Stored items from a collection
- - - -

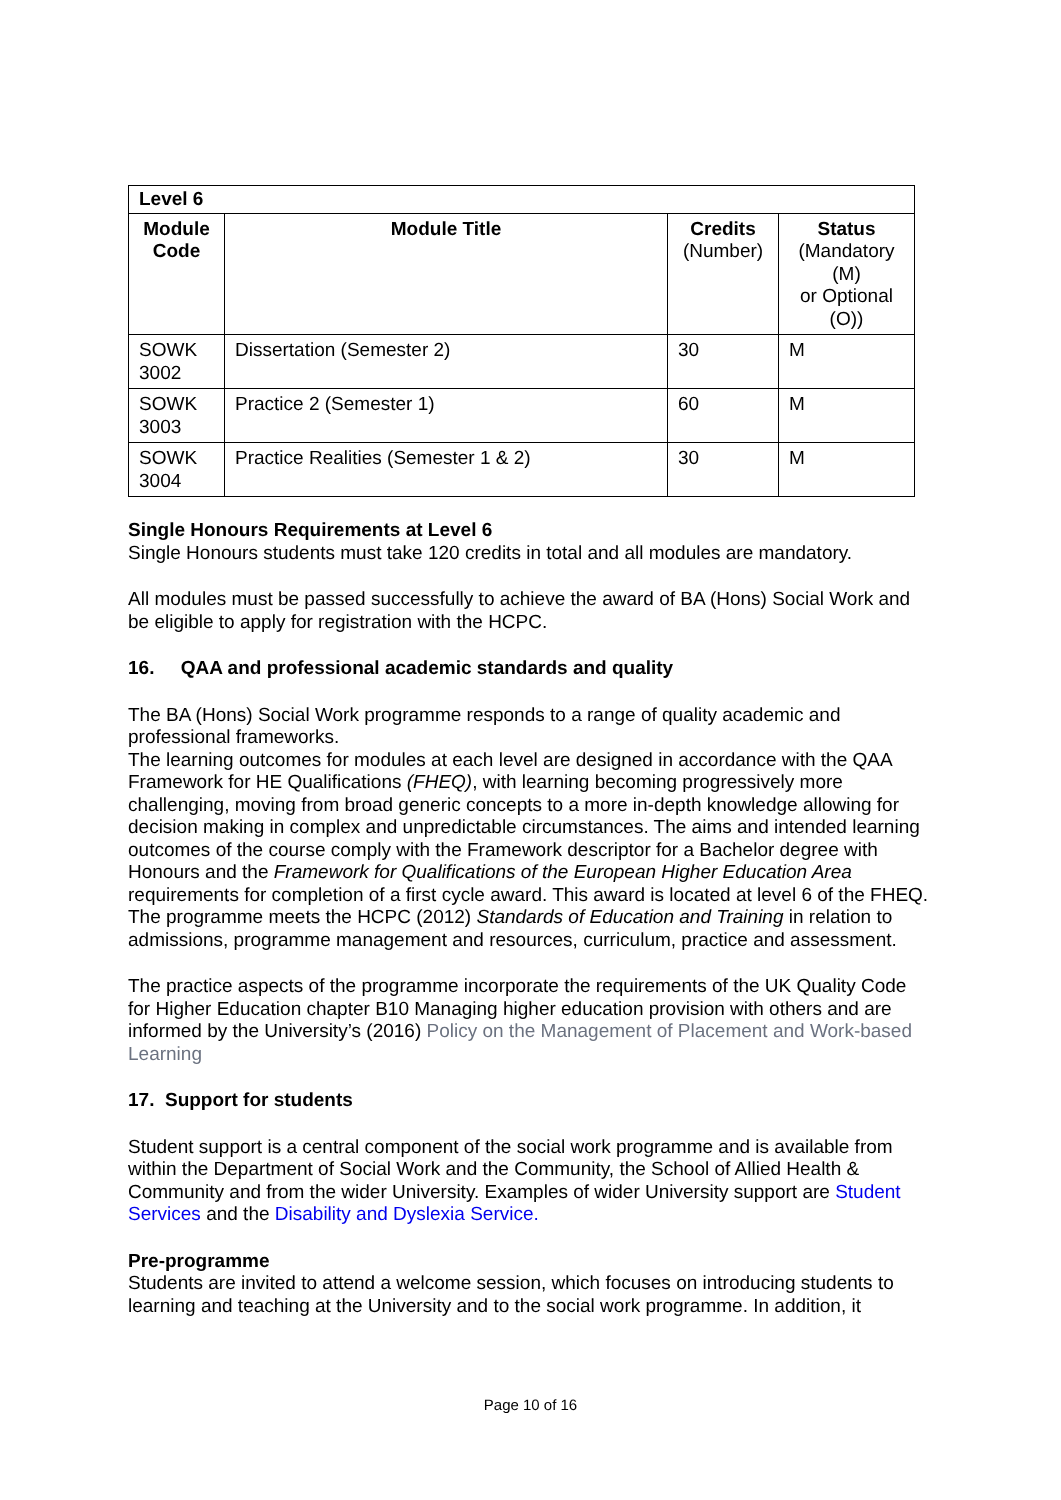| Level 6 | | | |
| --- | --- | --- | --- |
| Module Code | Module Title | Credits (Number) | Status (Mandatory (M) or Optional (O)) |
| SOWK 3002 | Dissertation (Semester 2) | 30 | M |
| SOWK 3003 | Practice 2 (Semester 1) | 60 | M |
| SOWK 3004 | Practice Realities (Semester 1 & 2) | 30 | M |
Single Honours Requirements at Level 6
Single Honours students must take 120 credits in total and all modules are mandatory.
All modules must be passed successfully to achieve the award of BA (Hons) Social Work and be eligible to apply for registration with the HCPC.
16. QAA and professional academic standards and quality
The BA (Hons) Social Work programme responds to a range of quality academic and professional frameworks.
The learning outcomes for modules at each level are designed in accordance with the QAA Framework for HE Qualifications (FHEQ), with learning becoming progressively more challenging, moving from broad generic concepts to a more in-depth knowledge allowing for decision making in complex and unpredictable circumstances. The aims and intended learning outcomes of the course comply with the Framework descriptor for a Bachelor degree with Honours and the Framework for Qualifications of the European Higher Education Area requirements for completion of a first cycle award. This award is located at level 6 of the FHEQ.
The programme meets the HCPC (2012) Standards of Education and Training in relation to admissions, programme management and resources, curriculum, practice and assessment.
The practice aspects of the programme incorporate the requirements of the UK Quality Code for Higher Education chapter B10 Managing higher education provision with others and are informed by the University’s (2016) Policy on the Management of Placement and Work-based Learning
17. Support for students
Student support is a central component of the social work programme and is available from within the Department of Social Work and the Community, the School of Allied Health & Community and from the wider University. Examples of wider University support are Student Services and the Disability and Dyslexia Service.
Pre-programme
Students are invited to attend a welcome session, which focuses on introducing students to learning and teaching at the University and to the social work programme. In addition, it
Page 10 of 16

- - - -

**How to complete this task:** Pull out every line holding "Education" from the records above, and copy it.

**Task result:**
The learning outcomes for modules at each level are designed in accordance with the QAA Framework for HE Qualifications (FHEQ), with learning becoming progressively more challenging, moving from broad generic concepts to a more in-depth knowledge allowing for decision making in complex and unpredictable circumstances. The aims and intended learning outcomes of the course comply with the Framework descriptor for a Bachelor degree with Honours and the Framework for Qualifications of the European Higher Education Area requirements for completion of a first cycle award. This award is located at level 6 of the FHEQ.
The programme meets the HCPC (2012) Standards of Education and Training in relation to admissions, programme management and resources, curriculum, practice and assessment.
The practice aspects of the programme incorporate the requirements of the UK Quality Code for Higher Education chapter B10 Managing higher education provision with others and are informed by the University’s (2016) Policy on the Management of Placement and Work-based Learning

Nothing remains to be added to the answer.